SUPPLIED TEXT:

Peering into a Martian pit
Cool image time! The science team for the high resolution camera on Mars Reconnaissance Orbiter last week released the above image of a pit to the west of the giant volcanoes Arsia and Pavonis Mons. The left image is without any adjustments in exposure. The right image has brightened the pit’s interior to bring out details in order to see what’s there. As planetary scientist Ross Beyer of Ames Research Center noted in his caption:
The floor of the pit appears to be smooth sand and slopes down to the southeast. The hope was to determine if this was an isolated pit, or if it was a skylight into a tunnel, much like skylights in the lava tubes of Hawai’i. We can’t obviously see any tunnels in the visible walls, but they could be in the other walls that aren’t visible.
Because the image has been rotated 180 degrees, north is down. The northern wall of the pit appears to be either very vertical, or overhung. A tunnel might head north from here, but because of the angle of the photograph, this cannot be confirmed.

MATERIAL:
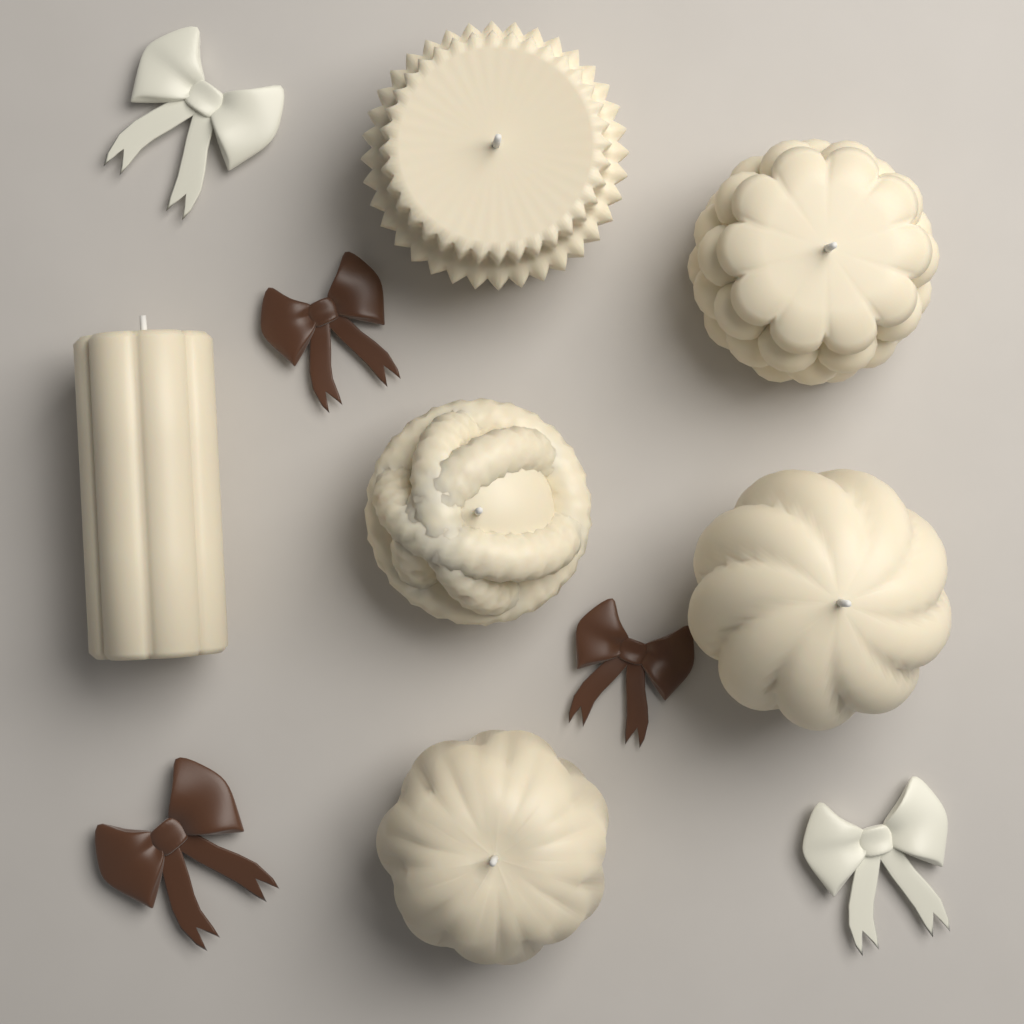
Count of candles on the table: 6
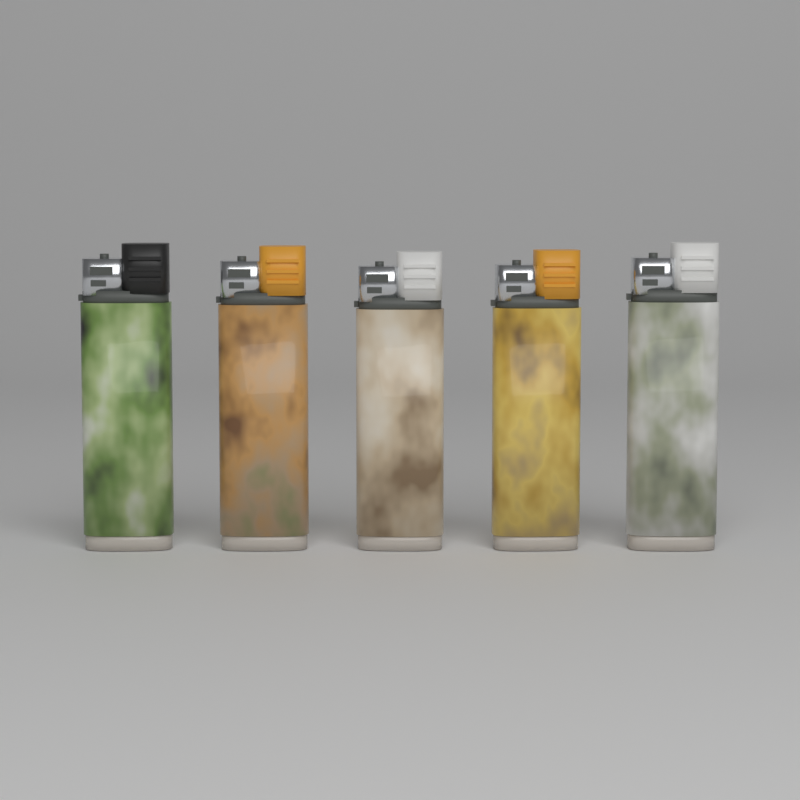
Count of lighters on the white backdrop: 5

TASK REQUIREMENTS:
1 – Answer these questions about the Martian pit article:
(a) Which two giant volcanoes does the pit lie to the west of?
(b) What does the floor of the pit appear to be, and which way does it slope?
(c) Why is north at the bottom of the image?
2 – Carry on the Martian pit article from the point where it stops.

TASK-BY-TASK OUTPUTS:
1 –
(a) Arsia and Pavonis Mons.
(b) Smooth sand, sloping down to the southeast.
(c) The image has been rotated 180 degrees.

2 –
To the right is a wider look from the full photograph, showing the surrounding terrain, with north now to the top. In line with this pit is a depression that crosses the east-west canyon to the north. This alignment strongly suggests that a fault or fissure exists here, and that an underground void along this fissure line could exist. It also suggests that a deeper and larger void could exist below that larger canyon.
This pit, and the accompanying fissures, were likely caused by crack-widening along these faults, produced as this volcanic region bulged upward.
This pit is also one of the many many pits found near these volcanoes. The map to the right shows by the black boxes all the pits documented by the high resolution camera on MRO in the past few years, with this new pit indicated by the white box.
Beginning in November 2018 until November 2019 I was almost doing a monthly post reporting the new pits photographed by MRO. Since November however the number of new pit images dropped. This is not because every pit has been imaged, but because it appears they have completed their initial survey.
Below is a list of all those previous pit posts:
- November 12, 2018
- January 30, 2019
- February 22, 2019
- April 2, 2019
- May 7, 2019
- July 1, 2019
- August 12, 2019
- September 20, 2019
- November 19, 2019
- November 26, 2019
- February 20, 2020
If you haven’t read these previously, spend some time looking at them all. The images (and possibilities for future exploration) are fascinating.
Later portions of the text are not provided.